Instructions for the task: Without the pictures, repeat the listing character for character.
Content starts
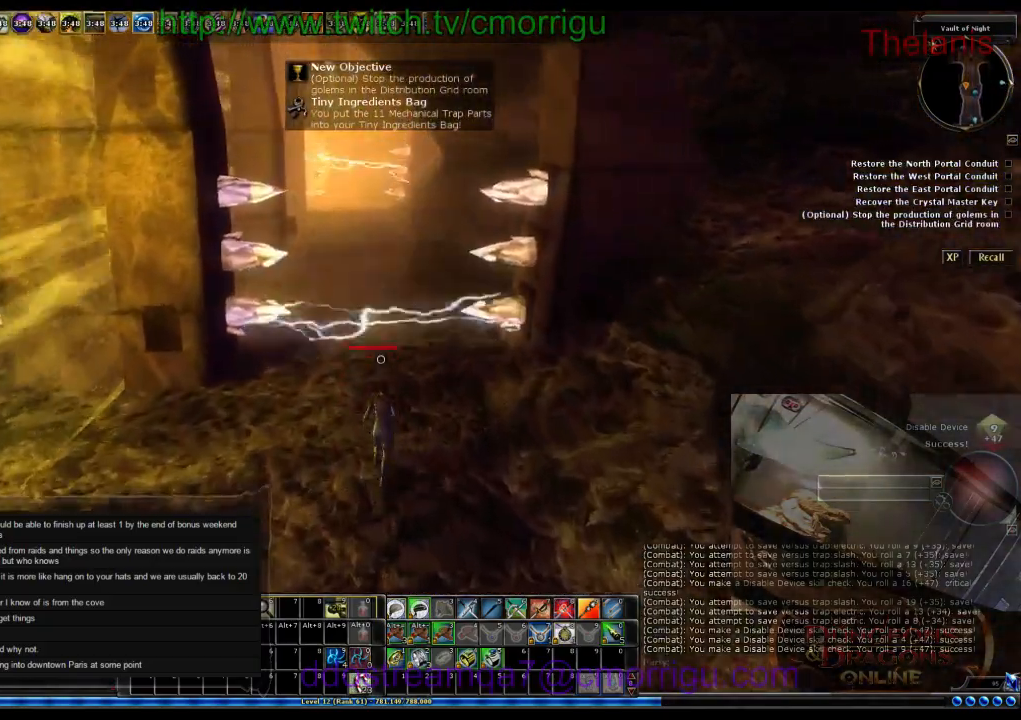
{"keys": ["w"], "events": []}
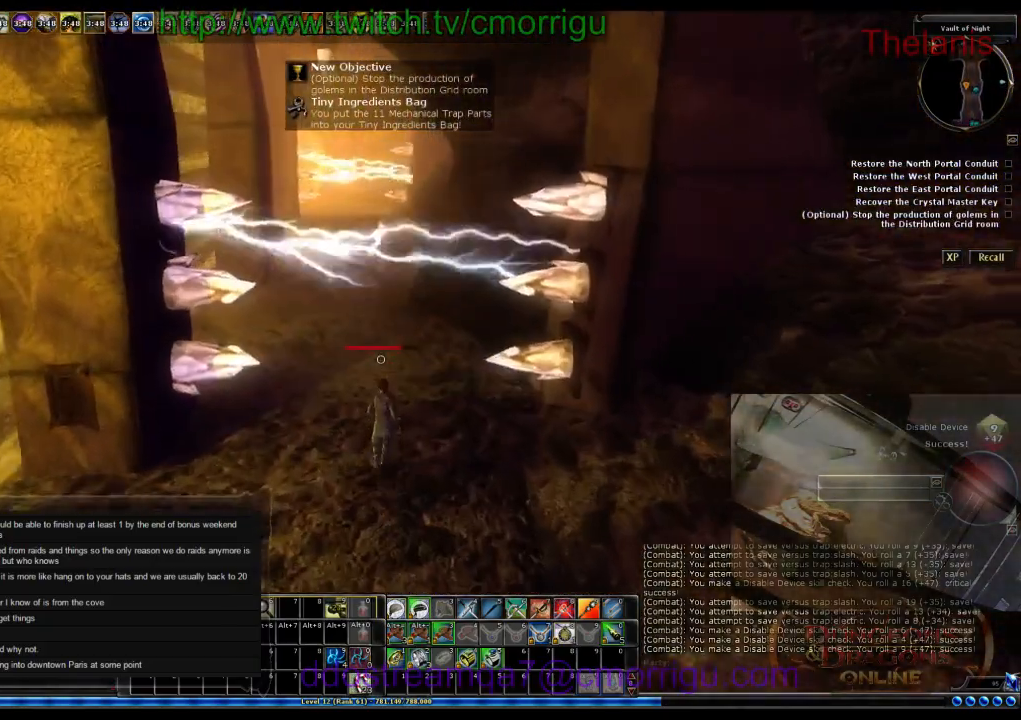
{"keys": ["w"], "events": []}
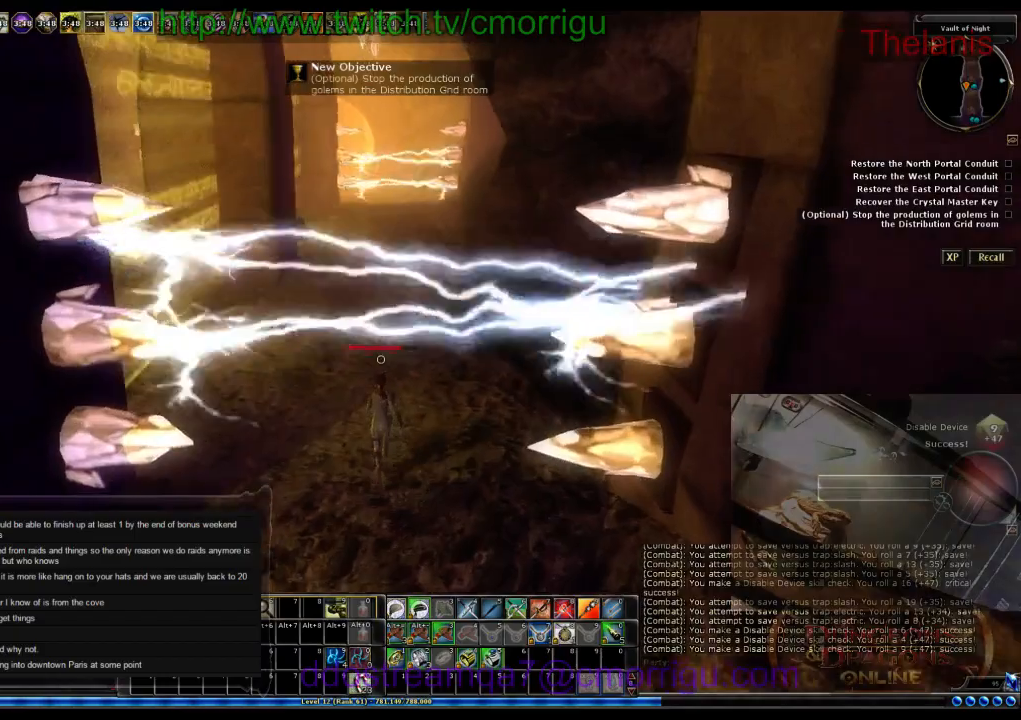
{"keys": ["w"]}
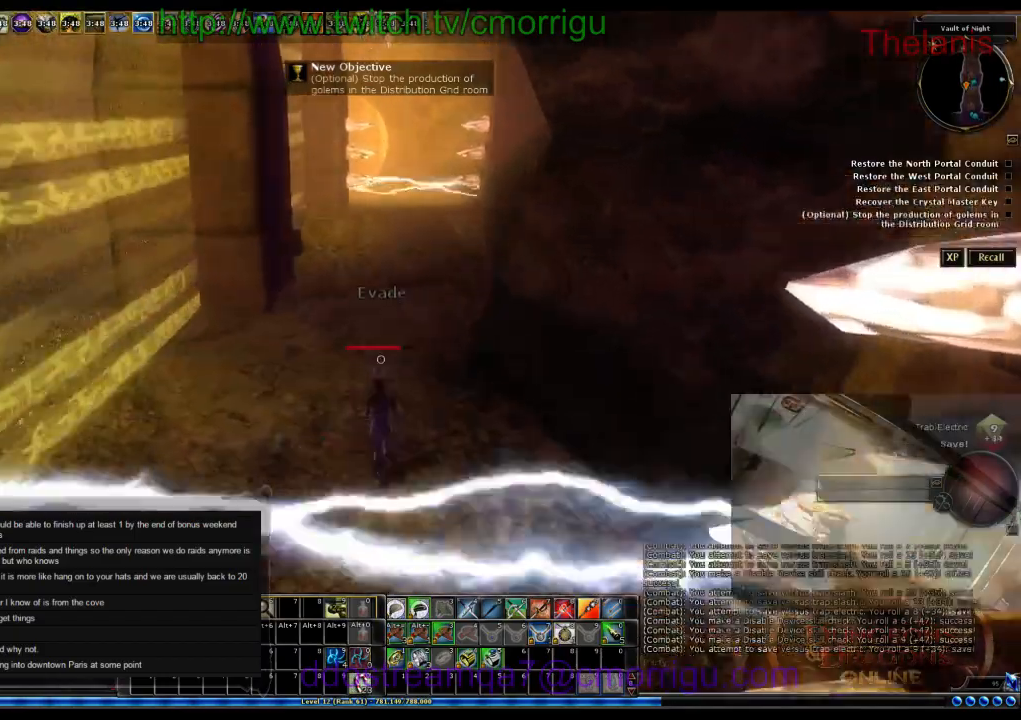
{"keys": ["w"], "events": []}
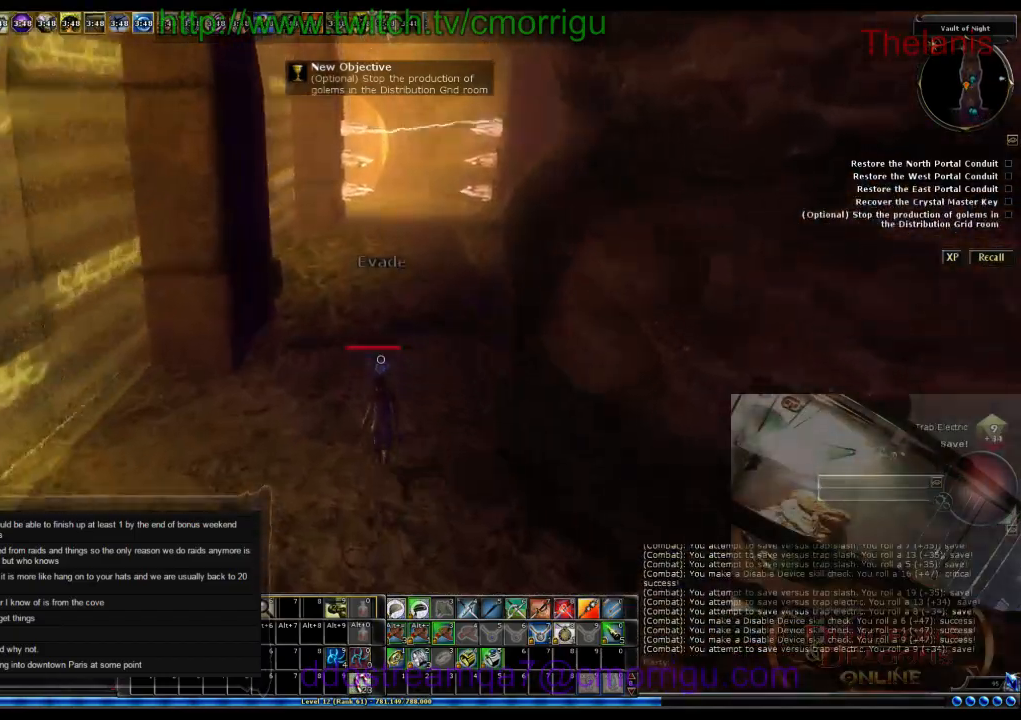
{"keys": ["w"], "events": []}
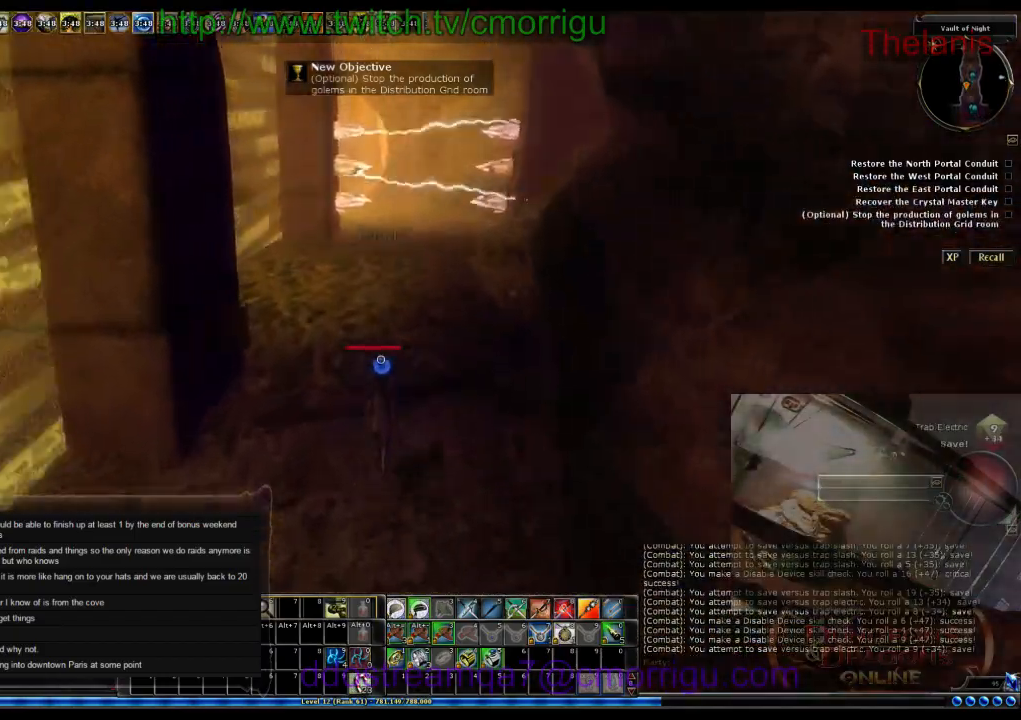
{"keys": ["w"], "events": []}
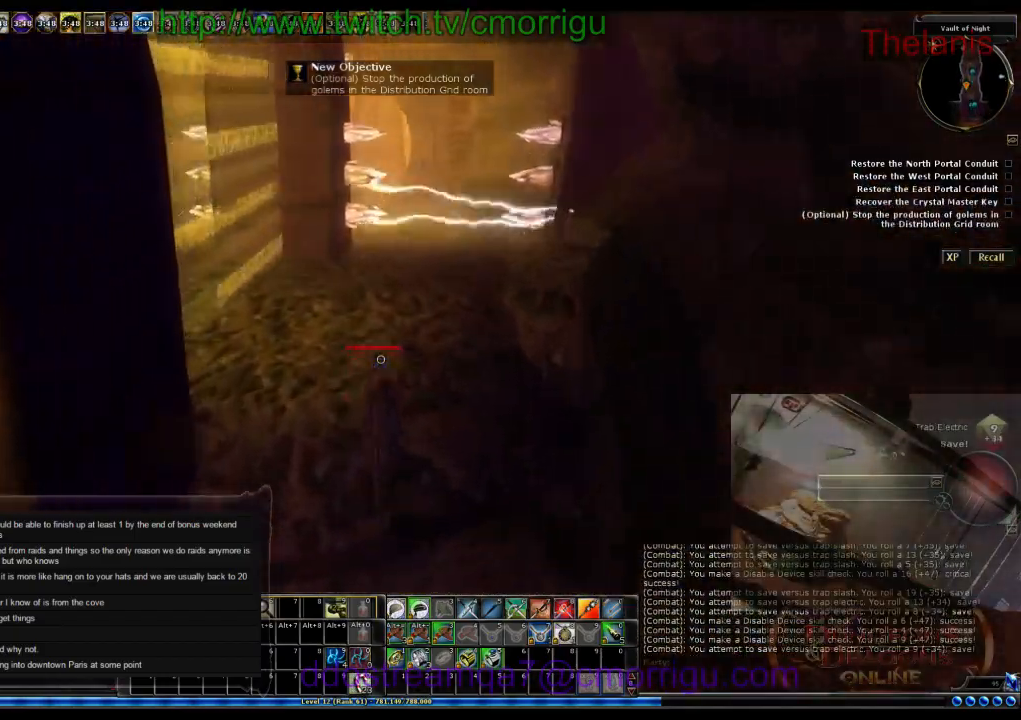
{"keys": ["w"], "events": []}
Content ends
Expected output:
{"keys": ["w"], "events": []}
{"keys": ["w"], "events": []}
{"keys": ["w"]}
{"keys": ["w"], "events": []}
{"keys": ["w"], "events": []}
{"keys": ["w"], "events": []}
{"keys": ["w"], "events": []}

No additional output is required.